Enhancing Subcellular Localization Prediction of Apoptosis Proteins by Ensemble SVMs with Random Under-Sampling

Volume 14, Number 7, July 2018, pp. 1635-1640
DOI: 10.23940/ijpe.18.07.p28.16351640

Xiao Wang, Xiaohe Li, Hui Li, Hongwei Tao, Rong Wang, and Yinghui Meng

School of Computer and Communication Engineering, Zhengzhou University of Light Industry, Zhengzhou, 450002, China

(Submitted on April 11, 2018; Revised on May 21, 2018; Accepted on June 16, 2018)


The locations of apoptosis proteins in the cell determine their biological functions. So firstly, it is necessary to identify the subcellular locations of these proteins. In recent years, researchers have proposed a large number of prediction methods, specifically for apoptosis proteins. However, the vast majority of the methods have the following problems: (1) they utilize sequence-based methods rather than annotation-based methods for feature representation; (2) they ignore the negative impact of the imbalanced training dataset. In the work, a balanced predictor, GOIL-Apo, is proposed for dealing with the issues, which yields balanced solutions for predicting locations of apoptosis proteins. Firstly, by using gene ontology (GO) based methods, apoptosis proteins are represented as GO feature vectors. Subsequently, an ensemble classifier that fuses multiple SVMs with random under-sampling is proposed to deal with the data imbalance problem. Rigorous cross-validations show that the accuracy of GOIL-Apo is much better than the up-to-date predictors.

> To do:
1. From the apoptosis protein page, copy the part starting with "Volume 14, Number" and going on through "June 16, 2018)", renaming "Revised" to "Resubmitted".
2. What name does the apoptosis protein page give to the proposed balanced predictor?

> Data listing:
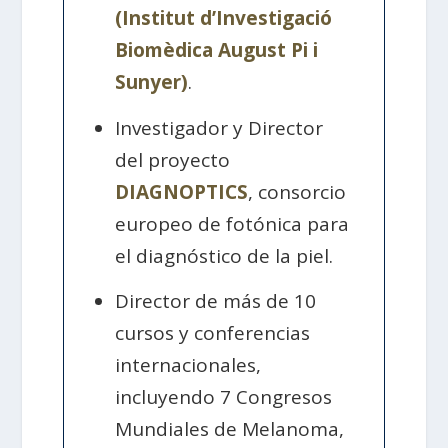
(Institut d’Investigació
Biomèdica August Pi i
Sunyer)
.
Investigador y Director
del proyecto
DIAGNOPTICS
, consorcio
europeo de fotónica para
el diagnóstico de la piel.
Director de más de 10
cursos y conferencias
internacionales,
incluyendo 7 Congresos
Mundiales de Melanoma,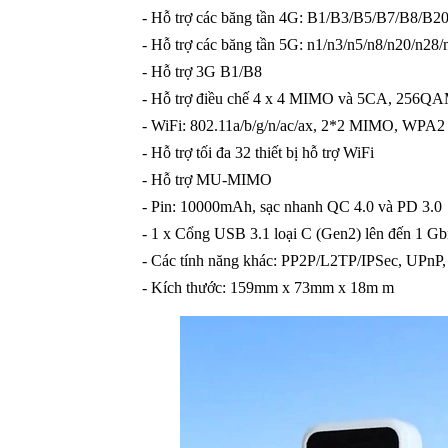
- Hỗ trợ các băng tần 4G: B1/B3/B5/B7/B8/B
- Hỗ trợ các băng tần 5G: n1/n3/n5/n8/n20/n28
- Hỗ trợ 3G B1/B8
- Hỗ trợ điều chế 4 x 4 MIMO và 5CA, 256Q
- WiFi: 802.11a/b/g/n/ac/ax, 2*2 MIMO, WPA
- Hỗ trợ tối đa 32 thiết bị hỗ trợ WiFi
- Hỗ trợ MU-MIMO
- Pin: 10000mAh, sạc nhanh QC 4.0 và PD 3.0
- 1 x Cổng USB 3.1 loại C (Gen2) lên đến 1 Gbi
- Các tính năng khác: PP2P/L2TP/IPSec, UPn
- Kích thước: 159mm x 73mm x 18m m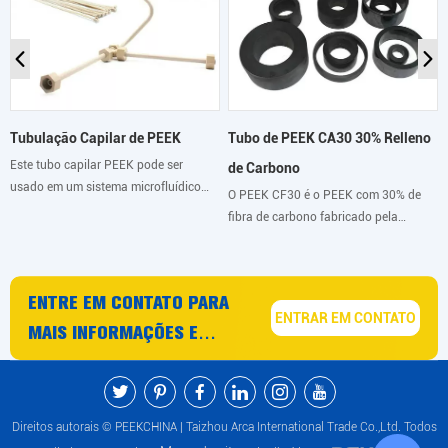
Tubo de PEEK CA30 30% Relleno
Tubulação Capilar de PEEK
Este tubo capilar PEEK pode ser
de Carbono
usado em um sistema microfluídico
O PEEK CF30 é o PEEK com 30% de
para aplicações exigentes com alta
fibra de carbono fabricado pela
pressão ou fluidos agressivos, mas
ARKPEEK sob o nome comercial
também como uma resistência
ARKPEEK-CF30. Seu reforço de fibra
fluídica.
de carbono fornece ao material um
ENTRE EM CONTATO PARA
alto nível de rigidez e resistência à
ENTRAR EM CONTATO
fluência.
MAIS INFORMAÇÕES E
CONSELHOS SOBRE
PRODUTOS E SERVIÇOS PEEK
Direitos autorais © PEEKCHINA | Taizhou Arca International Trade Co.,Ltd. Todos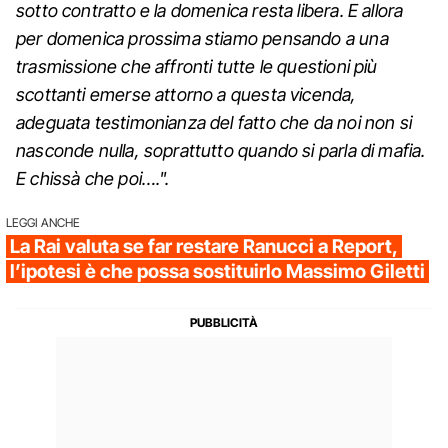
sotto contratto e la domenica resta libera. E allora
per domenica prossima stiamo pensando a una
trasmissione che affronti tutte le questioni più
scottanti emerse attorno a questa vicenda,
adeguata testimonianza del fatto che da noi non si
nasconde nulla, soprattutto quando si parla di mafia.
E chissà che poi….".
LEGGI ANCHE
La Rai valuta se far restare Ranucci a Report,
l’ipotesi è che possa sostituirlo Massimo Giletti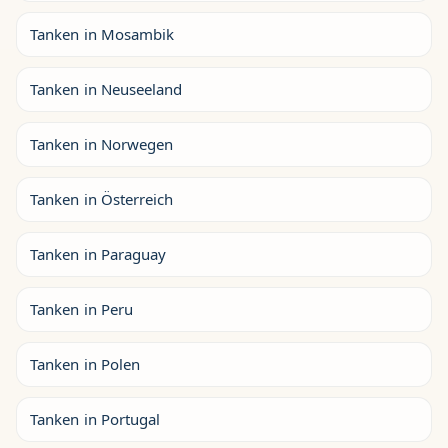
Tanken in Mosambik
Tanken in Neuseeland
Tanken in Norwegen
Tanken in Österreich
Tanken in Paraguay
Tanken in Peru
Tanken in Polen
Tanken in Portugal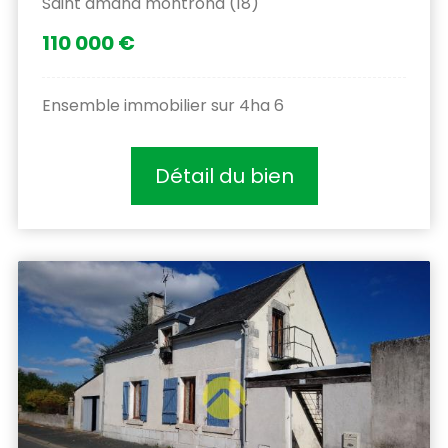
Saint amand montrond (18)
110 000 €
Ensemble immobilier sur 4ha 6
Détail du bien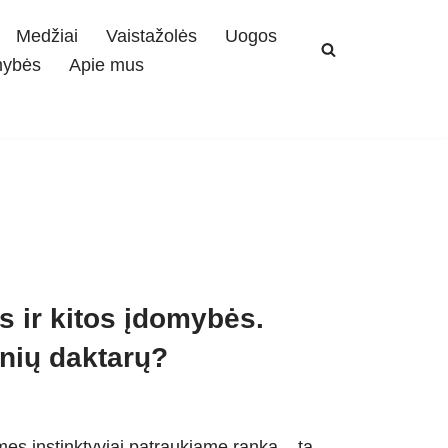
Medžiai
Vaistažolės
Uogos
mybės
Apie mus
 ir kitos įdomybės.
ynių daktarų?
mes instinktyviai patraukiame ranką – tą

> Solutions:
1.
Volume 14, Number 7, July 2018, pp. 1635-1640
DOI: 10.23940/ijpe.18.07.p28.16351640

Xiao Wang, Xiaohe Li, Hui Li, Hongwei Tao, Rong Wang, and Yinghui Meng

School of Computer and Communication Engineering, Zhengzhou University of Light Industry, Zhengzhou, 450002, China

(Submitted on April 11, 2018; Resubmitted on May 21, 2018; Accepted on June 16, 2018)

2. GOIL-Apo